There is a vandalized historic marker in Wikieup whose inscription once read:

"First exploration probably by early Spanish explorers, Espejo in 1582 and Farfan in 1589. Explored later by Lt. Amiel W. Whipple in 1854. Important agriculture, mining, milling, and smelting area in our early days. The McCrackin Mine discovered by Jackson McCrackin and H. A. "Chloride Jack" Owen in 1874, lies 18 miles south. The Signal Mine was 12 miles south. Stamp mills were at Greenwood, 8 miles southwest and at Virginia City, 9 miles southwest. Cofer Hot Springs 3 miles east."

==Geography==
Wikieup is in southeastern Mohave County in the valley of the Big Sandy River, between the Hualapai Mountains to the west and the Aquarius Mountains to the east. U.S. Route 93 passes through the community, leading northwest 54 mi to Kingman, the Mohave county seat, and southeast 74 mi to Wickenburg.

===Climate===
Wikieup has a hot desert climate (Köppen: BWh). The lowest recorded temperature was 14 F in 1990, with a high of 119 F recorded in 1995. Average lows for January range from 33 to 64 F, with highs in July ranging from 68 to 105 F. Rainfall averages 9.88 in annually.

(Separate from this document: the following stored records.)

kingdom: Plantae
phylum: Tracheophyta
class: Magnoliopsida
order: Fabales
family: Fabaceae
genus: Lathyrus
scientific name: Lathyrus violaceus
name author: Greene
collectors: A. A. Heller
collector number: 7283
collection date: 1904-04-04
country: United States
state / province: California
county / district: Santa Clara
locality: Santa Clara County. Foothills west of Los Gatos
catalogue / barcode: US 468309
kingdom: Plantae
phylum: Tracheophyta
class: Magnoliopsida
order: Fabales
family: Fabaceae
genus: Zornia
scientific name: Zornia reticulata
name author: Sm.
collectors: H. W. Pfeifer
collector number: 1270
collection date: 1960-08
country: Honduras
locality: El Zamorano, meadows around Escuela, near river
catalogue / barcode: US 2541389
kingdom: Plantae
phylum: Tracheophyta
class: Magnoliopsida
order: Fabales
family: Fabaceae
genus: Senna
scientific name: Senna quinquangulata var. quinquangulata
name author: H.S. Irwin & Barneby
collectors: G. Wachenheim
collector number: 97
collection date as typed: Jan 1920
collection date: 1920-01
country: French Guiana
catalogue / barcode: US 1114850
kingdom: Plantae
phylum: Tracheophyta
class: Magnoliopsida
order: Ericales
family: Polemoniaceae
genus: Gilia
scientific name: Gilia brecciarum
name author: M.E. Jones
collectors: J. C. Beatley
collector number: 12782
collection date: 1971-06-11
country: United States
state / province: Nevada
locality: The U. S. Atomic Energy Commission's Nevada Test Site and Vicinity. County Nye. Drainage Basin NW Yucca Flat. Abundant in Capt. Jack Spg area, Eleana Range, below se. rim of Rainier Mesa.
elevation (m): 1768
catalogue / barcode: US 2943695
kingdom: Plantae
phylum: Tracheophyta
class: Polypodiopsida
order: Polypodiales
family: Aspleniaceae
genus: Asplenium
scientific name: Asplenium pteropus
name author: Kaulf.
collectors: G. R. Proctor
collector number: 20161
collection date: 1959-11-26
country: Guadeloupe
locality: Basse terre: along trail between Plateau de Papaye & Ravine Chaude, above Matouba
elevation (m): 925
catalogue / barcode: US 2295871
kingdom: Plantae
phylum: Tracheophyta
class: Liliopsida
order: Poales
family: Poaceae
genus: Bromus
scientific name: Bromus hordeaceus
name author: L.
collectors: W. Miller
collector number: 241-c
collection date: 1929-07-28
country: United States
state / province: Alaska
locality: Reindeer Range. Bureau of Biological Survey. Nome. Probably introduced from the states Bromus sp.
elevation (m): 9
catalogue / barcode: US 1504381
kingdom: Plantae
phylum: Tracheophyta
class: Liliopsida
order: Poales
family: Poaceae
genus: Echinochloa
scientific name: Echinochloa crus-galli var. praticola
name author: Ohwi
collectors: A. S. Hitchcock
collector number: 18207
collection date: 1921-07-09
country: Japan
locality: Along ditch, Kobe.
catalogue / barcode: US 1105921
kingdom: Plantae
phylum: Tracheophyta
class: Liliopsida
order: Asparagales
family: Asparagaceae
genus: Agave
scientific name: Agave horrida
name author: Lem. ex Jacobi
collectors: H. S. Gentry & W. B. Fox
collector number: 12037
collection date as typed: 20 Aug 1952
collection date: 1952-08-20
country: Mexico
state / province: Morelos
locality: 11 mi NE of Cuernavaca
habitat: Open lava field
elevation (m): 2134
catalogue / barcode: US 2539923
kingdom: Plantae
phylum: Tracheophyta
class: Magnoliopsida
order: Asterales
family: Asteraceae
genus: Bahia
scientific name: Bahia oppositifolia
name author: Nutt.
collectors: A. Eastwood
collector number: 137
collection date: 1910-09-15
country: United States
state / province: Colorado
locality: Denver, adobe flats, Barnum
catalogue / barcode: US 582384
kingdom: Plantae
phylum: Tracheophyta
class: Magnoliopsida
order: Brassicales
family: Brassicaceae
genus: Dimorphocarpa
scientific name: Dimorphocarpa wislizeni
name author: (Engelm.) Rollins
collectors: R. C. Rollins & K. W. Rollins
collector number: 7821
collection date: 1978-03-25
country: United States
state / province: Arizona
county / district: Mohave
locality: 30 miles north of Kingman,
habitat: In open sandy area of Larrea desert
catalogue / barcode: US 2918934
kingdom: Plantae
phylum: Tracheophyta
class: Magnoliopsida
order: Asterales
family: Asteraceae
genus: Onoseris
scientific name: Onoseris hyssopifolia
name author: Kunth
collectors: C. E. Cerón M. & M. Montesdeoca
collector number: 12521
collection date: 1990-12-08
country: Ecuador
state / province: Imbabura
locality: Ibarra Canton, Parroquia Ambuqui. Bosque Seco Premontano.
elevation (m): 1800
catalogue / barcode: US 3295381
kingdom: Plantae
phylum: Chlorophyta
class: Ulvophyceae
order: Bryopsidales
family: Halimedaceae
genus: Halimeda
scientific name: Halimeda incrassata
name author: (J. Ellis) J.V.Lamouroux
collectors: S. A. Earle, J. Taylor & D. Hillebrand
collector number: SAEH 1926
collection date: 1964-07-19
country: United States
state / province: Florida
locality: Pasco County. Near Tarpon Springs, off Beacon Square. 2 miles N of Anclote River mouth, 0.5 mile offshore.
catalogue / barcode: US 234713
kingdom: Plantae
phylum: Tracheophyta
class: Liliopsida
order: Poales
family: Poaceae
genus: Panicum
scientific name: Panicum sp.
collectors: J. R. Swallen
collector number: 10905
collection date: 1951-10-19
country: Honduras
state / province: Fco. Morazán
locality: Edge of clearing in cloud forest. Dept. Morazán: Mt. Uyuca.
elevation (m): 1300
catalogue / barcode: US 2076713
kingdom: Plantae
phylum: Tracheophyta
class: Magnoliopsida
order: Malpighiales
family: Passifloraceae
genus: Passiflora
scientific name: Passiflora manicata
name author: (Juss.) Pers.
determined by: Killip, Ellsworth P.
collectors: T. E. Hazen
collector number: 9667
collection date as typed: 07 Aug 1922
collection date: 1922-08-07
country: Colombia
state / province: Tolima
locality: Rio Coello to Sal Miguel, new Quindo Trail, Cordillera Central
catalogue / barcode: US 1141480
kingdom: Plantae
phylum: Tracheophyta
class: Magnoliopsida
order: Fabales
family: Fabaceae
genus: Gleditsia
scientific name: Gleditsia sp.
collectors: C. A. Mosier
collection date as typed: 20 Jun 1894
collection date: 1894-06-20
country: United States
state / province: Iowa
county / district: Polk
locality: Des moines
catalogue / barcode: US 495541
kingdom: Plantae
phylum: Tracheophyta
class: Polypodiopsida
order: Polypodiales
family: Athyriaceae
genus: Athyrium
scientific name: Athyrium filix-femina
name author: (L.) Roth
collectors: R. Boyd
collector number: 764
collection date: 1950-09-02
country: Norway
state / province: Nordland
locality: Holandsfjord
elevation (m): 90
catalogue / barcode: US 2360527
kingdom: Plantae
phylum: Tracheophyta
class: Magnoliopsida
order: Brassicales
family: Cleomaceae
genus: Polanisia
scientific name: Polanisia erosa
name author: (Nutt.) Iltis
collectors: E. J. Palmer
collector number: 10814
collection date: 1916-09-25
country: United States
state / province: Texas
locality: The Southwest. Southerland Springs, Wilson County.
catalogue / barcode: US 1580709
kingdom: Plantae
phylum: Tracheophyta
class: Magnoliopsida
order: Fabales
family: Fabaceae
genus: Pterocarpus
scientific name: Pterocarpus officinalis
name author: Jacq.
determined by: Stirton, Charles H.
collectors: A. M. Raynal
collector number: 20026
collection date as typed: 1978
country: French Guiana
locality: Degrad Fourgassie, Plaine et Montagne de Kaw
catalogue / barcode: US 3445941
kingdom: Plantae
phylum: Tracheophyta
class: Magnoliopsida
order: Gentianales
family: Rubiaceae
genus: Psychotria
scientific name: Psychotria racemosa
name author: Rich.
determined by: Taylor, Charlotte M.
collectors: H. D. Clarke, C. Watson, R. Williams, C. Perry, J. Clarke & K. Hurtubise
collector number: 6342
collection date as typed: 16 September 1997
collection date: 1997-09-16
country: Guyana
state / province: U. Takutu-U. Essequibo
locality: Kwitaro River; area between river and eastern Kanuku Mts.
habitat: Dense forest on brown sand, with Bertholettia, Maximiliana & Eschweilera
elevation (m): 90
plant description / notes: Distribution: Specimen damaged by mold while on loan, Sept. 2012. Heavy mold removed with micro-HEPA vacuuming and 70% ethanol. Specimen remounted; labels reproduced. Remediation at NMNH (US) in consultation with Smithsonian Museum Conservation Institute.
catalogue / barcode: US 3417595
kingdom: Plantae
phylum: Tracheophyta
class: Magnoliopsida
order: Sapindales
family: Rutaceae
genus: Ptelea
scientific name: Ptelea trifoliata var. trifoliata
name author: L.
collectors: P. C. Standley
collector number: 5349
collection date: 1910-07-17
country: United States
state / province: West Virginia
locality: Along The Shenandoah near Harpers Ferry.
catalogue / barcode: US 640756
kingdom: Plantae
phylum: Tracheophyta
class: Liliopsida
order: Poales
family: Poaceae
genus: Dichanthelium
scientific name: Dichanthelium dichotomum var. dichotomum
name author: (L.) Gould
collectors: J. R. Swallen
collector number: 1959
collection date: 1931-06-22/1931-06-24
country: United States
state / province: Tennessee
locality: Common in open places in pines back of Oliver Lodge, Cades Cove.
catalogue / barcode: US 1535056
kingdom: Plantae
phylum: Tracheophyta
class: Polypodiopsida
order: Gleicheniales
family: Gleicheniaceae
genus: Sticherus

Climate data for Wikieup, Arizona, 1991–2020 normals, extremes 1952–present
| Month | Jan | Feb | Mar | Apr | May | Jun | Jul | Aug | Sep | Oct | Nov | Dec | Year |
| Record high °F (°C) | 83 (28) | 93 (34) | 97 (36) | 103 (39) | 110 (43) | 120 (49) | 120 (49) | 118 (48) | 116 (47) | 109 (43) | 96 (36) | 87 (31) | 120 (49) |
| Mean daily maximum °F (°C) | 65.7 (18.7) | 68.1 (20.1) | 75.0 (23.9) | 82.4 (28.0) | 91.0 (32.8) | 101.1 (38.4) | 105.1 (40.6) | 103.6 (39.8) | 98.0 (36.7) | 87.0 (30.6) | 74.9 (23.8) | 64.6 (18.1) | 84.7 (29.3) |
| Daily mean °F (°C) | 50.0 (10.0) | 51.9 (11.1) | 57.5 (14.2) | 63.5 (17.5) | 71.8 (22.1) | 80.8 (27.1) | 87.5 (30.8) | 86.6 (30.3) | 80.1 (26.7) | 68.9 (20.5) | 57.3 (14.1) | 48.9 (9.4) | 67.1 (19.5) |
| Mean daily minimum °F (°C) | 34.4 (1.3) | 35.8 (2.1) | 40.1 (4.5) | 44.6 (7.0) | 52.6 (11.4) | 60.5 (15.8) | 69.9 (21.1) | 69.6 (20.9) | 62.2 (16.8) | 50.8 (10.4) | 39.8 (4.3) | 33.2 (0.7) | 49.5 (9.7) |
| Record low °F (°C) | 15 (−9) | 8 (−13) | 17 (−8) | 21 (−6) | 30 (−1) | 39 (4) | 50 (10) | 47 (8) | 37 (3) | 25 (−4) | 20 (−7) | 14 (−10) | 8 (−13) |
| Average precipitation inches (mm) | 1.28 (33) | 1.30 (33) | 1.15 (29) | 0.20 (5.1) | 0.13 (3.3) | 0.04 (1.0) | 0.57 (14) | 1.16 (29) | 0.73 (19) | 0.56 (14) | 0.58 (15) | 0.73 (19) | 8.43 (214) |
| Average snowfall inches (cm) | 0.2 (0.51) | 0.0 (0.0) | 0.0 (0.0) | 0.0 (0.0) | 0.0 (0.0) | 0.0 (0.0) | 0.0 (0.0) | 0.0 (0.0) | 0.0 (0.0) | 0.0 (0.0) | 0.0 (0.0) | 0.0 (0.0) | 0.2 (0.51) |
| Average precipitation days (≥ 0.01 in) | 3.0 | 2.9 | 2.4 | 1.2 | 0.9 | 0.3 | 2.7 | 3.4 | 2.3 | 1.6 | 1.1 | 2.3 | 24.1 |
Source: NOAA

==Demographics==

Historical population
| Census | Pop. | Note | %± |
| 2010 | 133 |  | — |
| 2020 | 135 |  | 1.5% |
U.S. Decennial Census

==Education==
Residents are zoned to the Owens-Whitney Elementary School District, which operates one K-8 school. Students may choose to attend Bagdad Unified School District or Kingman Unified School District for high school.

==Notable people==
- Donald Machholz (1952–2022): American amateur astronomer who was credited with the discovery of 12 comets that bear his name.